=== What is required ===
Determine the number of lines in the data below that contain the string "round", and respond with that number alone.

=== Supplied material ===
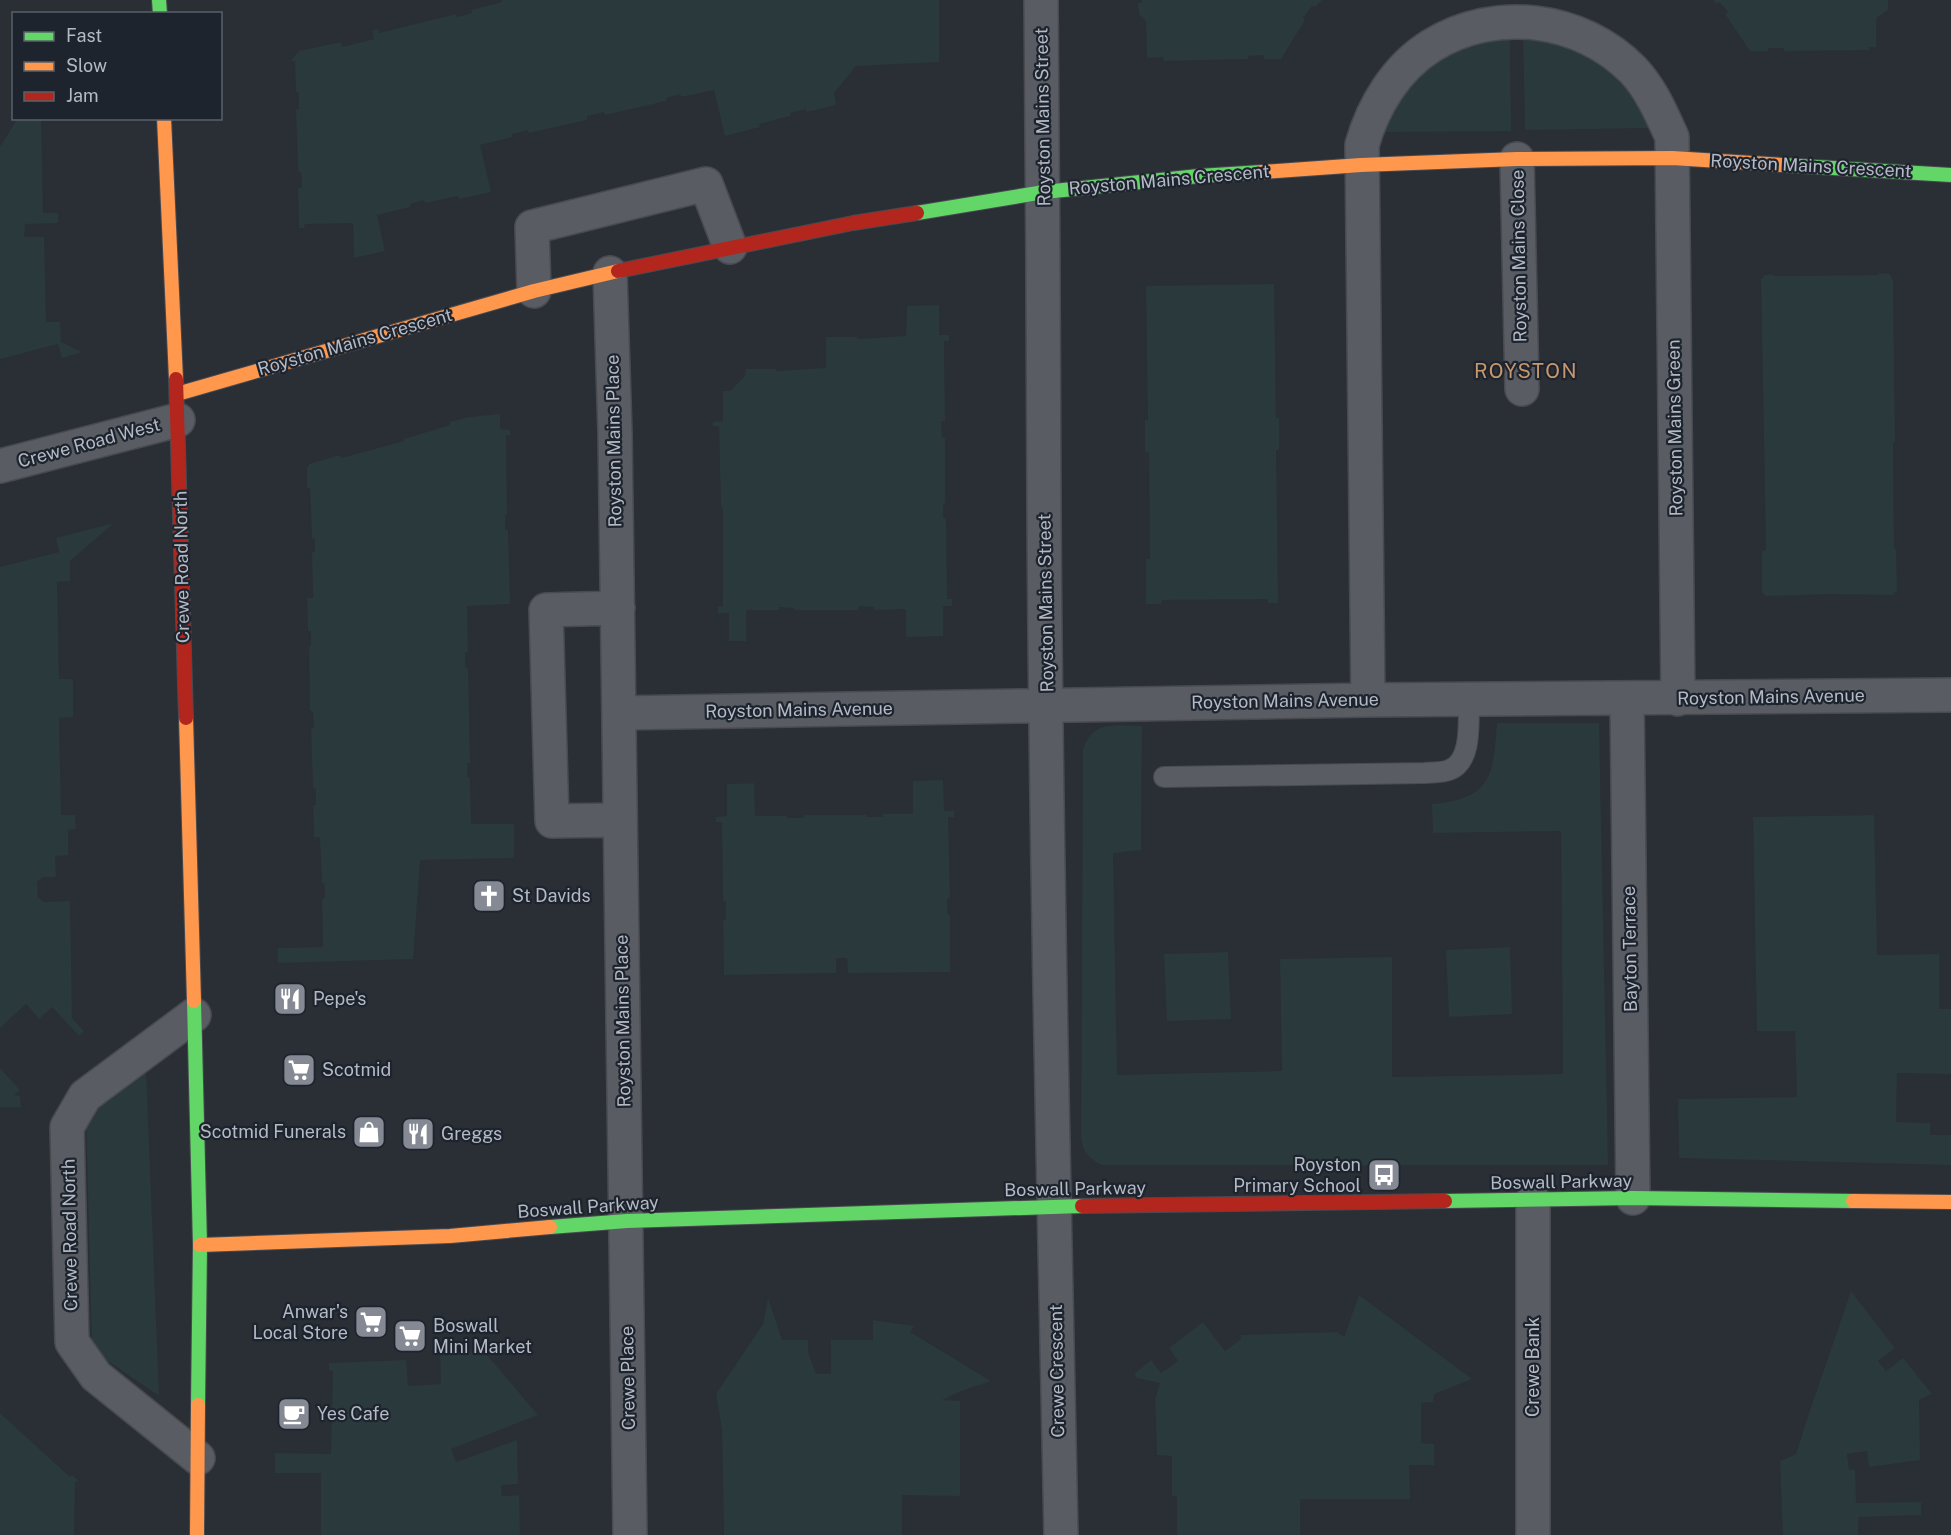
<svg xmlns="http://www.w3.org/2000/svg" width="1951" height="1535" viewBox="0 0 1951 1535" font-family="'Public Sans',sans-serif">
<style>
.green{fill:#2a393b}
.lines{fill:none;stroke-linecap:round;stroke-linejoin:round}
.lane-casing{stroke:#484a50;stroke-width:22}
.street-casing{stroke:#484a50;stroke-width:36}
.fast-casing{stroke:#484a50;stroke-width:16}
.slow-casing{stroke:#484a50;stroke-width:16}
.jam-casing{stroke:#484a50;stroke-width:16}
.lane{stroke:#595c63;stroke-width:20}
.street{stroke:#595c63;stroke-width:33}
.fast{stroke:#63d668;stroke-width:14}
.slow{stroke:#ff974d;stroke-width:14}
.jam{stroke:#b3261e;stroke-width:14}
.labels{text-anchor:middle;stroke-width:4.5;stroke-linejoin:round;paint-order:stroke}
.street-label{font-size:18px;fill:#b4bac5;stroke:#1e242e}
.poi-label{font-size:18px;fill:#b4bac5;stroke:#1e242e;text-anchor:start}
.neighbourhood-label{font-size:20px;letter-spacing:1.5px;fill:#c7986d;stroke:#1e242e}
</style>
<rect width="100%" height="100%" fill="#2a2e35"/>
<!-- green -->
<path class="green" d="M502 0H939V62L856 66 834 93 836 105 807 112 806 109 790 113V116L759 124 760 127 725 136 714 90 681 97 680 94 666 98V101L605 115 604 112 587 116V120L529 133 528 130 512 134V137L480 145 491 192 459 199 458 196 425 203 424 200 410 204V207L377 215 385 251 354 258 353 223 305 224 304 228H299L298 188H302L301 172 298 171 296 109H299V93L296 92 295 61H290L299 51 341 42 342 47 374 39 372 30 378 29 379 33 456 14 457 17 472 13 471 10 502 2Z
M1142 0H1322L1315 7 1312 6 1303 18 1305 20 1281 59H1264V55L1248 56V59L1164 61 1163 57 1147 58 1146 21 1139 14 1138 3H1142Z
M1713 0H1888V10L1876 18V47H1869V50L1784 51V48H1769L1768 51H1750L1725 14 1728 12 1719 2 1716 4Z
M1510 36 1511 131 1380 132 1400 95 1426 68 1461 47Z
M1523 36 1565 43 1607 65 1634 91 1654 128 1525 130Z
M17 119H41L43 213H58V223L25 224 24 237H44L46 322H60L61 342 82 352 62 358 58 344 0 359V147Z
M1879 273 1890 274 1893 281 1895 442H1893L1894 548 1896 549 1897 590 1893 595 1830 594 1766 596 1762 592V551L1766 550 1761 279 1765 275 1773 274V276L1878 275Z
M1274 284 1276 418H1279V450H1276L1278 603H1268L1267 599 1162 600 1161 604H1146V559H1150L1149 453 1145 452V420H1148L1146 286Z
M939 305V335H949V341H944L945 421H941L942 438H945V503H943V518L946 519 947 599H952V606H943V636L906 637V609L874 610V607L859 606 858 610H794V608L779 607V610H746V641H729V613H718V607L723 606V508L721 507 719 426H713V422L723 421V391H730L745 376 746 369H776L777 371 826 368V337H857L858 339 906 336 907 306Z
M500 414V429L510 430 511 435H506L507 514 505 515V530H508L510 604 467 606 468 652H465V667L468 668 470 763H467V777L470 778 471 824H514V858L420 860 413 959 278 963V948L323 947 322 899 325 898V884L322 883 320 837H314L313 805H316V789L313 788 311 728H314L313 711H310L309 647 311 646V631H308L307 598H313L312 552H315V539L312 538 310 488H307V468L309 464 340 455 341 458 404 441V439L450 425V422L468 417Z
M114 523 70 561V581L57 582 59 679H73V717L59 718 61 815H75L76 829 68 830V855L55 856 56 877H43L37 882 38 897 44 902 70 901 72 1018 84 1031 79 1036 52 1007 39 1019 26 1004 0 1028V567L59 552 56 538Z
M1497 723H1599L1608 1165H1102C1089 1159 1083 1153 1081 1138L1083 749C1094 719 1115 726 1142 726L1141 850 1113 853 1117 1075 1282 1071 1280 959 1392 957V1077L1563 1074 1561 831 1433 833 1432 804C1492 799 1493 775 1497 723Z
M943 780 944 811H954V817H948L950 898 947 899V914L950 915V972L848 973 847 958H836V973L724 975 723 920 726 919V902L723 901 722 822H716V817L727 816V784L754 783 755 816H787V818H804V815H866L867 817H883V814H913V781Z
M1874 815 1877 955 1939 954V1009H1951V1074L1897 1073 1896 1122 1930 1123V1135H1951V1165L1679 1158 1678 1099 1797 1097 1795 1031H1757L1753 817Z
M1510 947 1512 1014 1449 1017 1446 950Z
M1228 952 1231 1019 1167 1021 1164 954Z
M0 1068 20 1090 14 1095 20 1096 21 1107H0Z
M146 1069 159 1396 92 1350 86 1115Z
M1851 1291 1895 1348 1878 1361 1886 1371 1903 1358 1932 1394 1919 1400 1920 1460 1869 1467 1867 1451 1847 1454 1849 1470 1855 1469 1856 1503 1921 1502V1515L1858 1517V1535H1783L1780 1461 1796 1454 1809 1413Z
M1359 1295 1472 1379 1434 1394 1433 1402 1421 1403V1443L1434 1444V1465H1409L1410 1499H1300V1535H1177V1497L1172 1496V1456L1157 1455 1155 1399 1160 1383 1137 1378 1134 1374 1151 1360 1161 1373 1178 1361 1169 1348 1203 1322 1225 1351 1241 1339 1240 1335 1337 1332 1344 1337Z
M768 1298 782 1340H808V1352L816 1374H831V1340H873V1320L914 1326 910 1332 991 1381 961 1391 942 1400 960 1401V1496L902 1495V1535H724L722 1430 716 1394 763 1324Z
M483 1350 538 1415 451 1449 456 1462 517 1440 518 1484 501 1485 502 1496 519 1495 520 1535H321V1473H275V1453L331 1454 333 1371 329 1370V1363L406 1360 408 1386 441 1384 440 1354Z
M0 1413 70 1477 72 1475 79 1481 75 1482 74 1535H0Z"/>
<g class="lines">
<!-- lane casing -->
<g class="lane-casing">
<path id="lane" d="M1164 777 1425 773C1432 772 1442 773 1449 770 1473 762 1468 720 1469 700"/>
</g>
<!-- street casing -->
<g class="street-casing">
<path id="street" d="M1041 0C1043 170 1043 339 1044 509 1046 851 1054 1193 1061 1535
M1517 159 1522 389
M610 273 615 433 630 1535
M534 291 532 227 706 184 730 247
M0 466 178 420
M618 608 546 610 552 821 619 820
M1627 699 1633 1198
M1368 700 1362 145C1373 106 1396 68 1431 46 1495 6 1581 17 1633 70 1651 89 1661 113 1672 137L1678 699
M619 713 1368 700 1951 695
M194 1015 85 1096 67 1127 72 1342 96 1376 198 1458
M1533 1535V1200"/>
</g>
<!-- fast casing -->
<g class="fast-casing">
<path id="fast" d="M159 0 160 14
M1783 165 1951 175
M917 213 1044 192 1199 176 1262 172
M194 1001 200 1245 198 1405
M1445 1201 1633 1198 1853 1201
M550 1227 627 1221 1082 1206"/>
</g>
<!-- slow casing -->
<g class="slow-casing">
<path id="slow" d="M164 118 176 379
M1262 172 1361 165 1517 159 1672 158 1783 165
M177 394 534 291 618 271
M186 718 194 1001
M1853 1201 1951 1202
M200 1245 450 1236 550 1227
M197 1535 198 1405"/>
</g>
<!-- jam casing -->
<g class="jam-casing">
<path id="jam" d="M618 271 853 223 917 213
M176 379 186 718
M1082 1206 1445 1201"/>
</g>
<!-- lane -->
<use href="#lane" class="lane"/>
<!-- street -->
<use href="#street" class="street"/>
<!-- fast -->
<use href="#fast" class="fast"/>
<!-- slow -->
<use href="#slow" class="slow"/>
<!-- jam -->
<use href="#jam" class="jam"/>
</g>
<!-- icons -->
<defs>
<g id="church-square" transform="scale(1.725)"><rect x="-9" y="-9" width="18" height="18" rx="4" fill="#848993" stroke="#1e242e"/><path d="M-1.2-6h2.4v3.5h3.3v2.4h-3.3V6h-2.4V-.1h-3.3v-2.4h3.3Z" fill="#fff"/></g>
<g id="restaurant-square" transform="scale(1.725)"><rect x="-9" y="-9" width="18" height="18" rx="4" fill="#848993" stroke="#1e242e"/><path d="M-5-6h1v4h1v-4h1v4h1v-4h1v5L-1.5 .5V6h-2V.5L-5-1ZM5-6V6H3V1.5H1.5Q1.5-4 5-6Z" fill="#fff"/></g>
<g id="supermarket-square" transform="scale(1.725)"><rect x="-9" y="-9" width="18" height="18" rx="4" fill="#848993" stroke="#1e242e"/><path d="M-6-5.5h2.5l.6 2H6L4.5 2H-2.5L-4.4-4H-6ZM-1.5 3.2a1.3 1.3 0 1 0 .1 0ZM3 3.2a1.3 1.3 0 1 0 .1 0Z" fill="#fff"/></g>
<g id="shop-square" transform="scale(1.725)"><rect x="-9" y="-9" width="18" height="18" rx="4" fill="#848993" stroke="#1e242e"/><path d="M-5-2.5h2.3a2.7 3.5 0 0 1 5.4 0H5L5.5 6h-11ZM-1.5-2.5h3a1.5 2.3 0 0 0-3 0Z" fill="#fff"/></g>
<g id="bus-square" transform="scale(1.725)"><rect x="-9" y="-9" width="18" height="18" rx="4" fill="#848993" stroke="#1e242e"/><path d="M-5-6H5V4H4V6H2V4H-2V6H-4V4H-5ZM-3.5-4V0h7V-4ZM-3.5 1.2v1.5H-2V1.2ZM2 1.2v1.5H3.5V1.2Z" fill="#fff"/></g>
<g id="cafe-square" transform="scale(1.725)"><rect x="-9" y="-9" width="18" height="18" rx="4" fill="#848993" stroke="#1e242e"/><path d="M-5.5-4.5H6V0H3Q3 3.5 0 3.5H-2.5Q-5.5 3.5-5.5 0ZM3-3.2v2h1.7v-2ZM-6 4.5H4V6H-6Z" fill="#fff"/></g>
</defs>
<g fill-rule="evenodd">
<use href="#church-square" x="489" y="896"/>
<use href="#restaurant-square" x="290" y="999"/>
<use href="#supermarket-square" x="299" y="1070"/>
<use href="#shop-square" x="369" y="1132"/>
<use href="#restaurant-square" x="418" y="1134"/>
<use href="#bus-square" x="1384" y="1175"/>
<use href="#supermarket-square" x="371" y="1322"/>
<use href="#supermarket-square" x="410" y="1336"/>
<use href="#cafe-square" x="294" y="1414"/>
</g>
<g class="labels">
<!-- street labels -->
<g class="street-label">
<text transform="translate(1043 117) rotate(-91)" y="6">Royston Mains Street</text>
<text transform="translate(1811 166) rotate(3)" y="6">Royston Mains Crescent</text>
<text transform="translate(1169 180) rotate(-5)" y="6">Royston Mains Crescent</text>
<text transform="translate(1519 256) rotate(-91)" y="6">Royston Mains Close</text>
<text transform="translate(355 342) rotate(-16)" y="6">Royston Mains Crescent</text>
<text transform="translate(1675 428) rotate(-91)" y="6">Royston Mains Green</text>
<text transform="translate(614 441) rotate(-91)" y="6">Royston Mains Place</text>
<text transform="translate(89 443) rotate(-15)" y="6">Crewe Road West</text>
<text transform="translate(182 567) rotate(-91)" y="6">Crewe Road North</text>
<text transform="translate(1046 603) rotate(-91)" y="6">Royston Mains Street</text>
<text transform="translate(1771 697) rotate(-1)" y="6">Royston Mains Avenue</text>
<text transform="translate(1285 701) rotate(-1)" y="6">Royston Mains Avenue</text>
<text transform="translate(799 710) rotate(-1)" y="6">Royston Mains Avenue</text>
<text transform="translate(1630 949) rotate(-91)" y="6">Bayton Terrace</text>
<text transform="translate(623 1021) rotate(-91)" y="6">Royston Mains Place</text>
<text transform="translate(1561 1182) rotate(-1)" y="6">Boswall Parkway</text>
<text transform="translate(1075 1189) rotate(-1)" y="6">Boswall Parkway</text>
<text transform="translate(588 1207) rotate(-4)" y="6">Boswall Parkway</text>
<text transform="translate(70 1235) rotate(-91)" y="6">Crewe Road North</text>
<text transform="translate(1533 1367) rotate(-90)" y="6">Crewe Bank</text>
<text transform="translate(1057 1371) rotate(-91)" y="6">Crewe Crescent</text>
<text transform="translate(628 1378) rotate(-91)" y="6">Crewe Place</text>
</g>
<!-- poi labels -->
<g class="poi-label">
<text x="512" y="902">St Davids</text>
<text x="313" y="1005">Pepe's</text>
<text x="322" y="1076">Scotmid</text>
<text x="346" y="1138" text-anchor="end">Scotmid Funerals</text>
<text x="441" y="1140">Greggs</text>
<text x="1361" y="1171" text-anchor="end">Royston<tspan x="1361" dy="21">Primary School</tspan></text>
<text x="348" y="1318" text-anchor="end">Anwar's<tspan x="348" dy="21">Local Store</tspan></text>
<text x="433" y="1332">Boswall<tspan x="433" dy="21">Mini Market</tspan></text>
<text x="317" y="1420">Yes Cafe</text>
</g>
<!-- neighbourhood labels -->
<g class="neighbourhood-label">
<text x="1526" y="378">ROYSTON</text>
</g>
</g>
<!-- legend -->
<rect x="12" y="12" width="210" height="108" fill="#1e242e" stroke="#5a606a" stroke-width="1.5"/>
<rect x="24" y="32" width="30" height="9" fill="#63d668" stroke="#5a606a" stroke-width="1.5"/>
<text x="66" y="42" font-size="18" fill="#b4bac5">Fast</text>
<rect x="24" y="62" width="30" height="9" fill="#ff974d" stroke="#5a606a" stroke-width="1.5"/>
<text x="66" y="72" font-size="18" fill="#b4bac5">Slow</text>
<rect x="24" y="92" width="30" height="9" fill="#b3261e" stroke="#5a606a" stroke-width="1.5"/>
<text x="66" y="102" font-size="18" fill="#b4bac5">Jam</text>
</svg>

=== Task response ===
2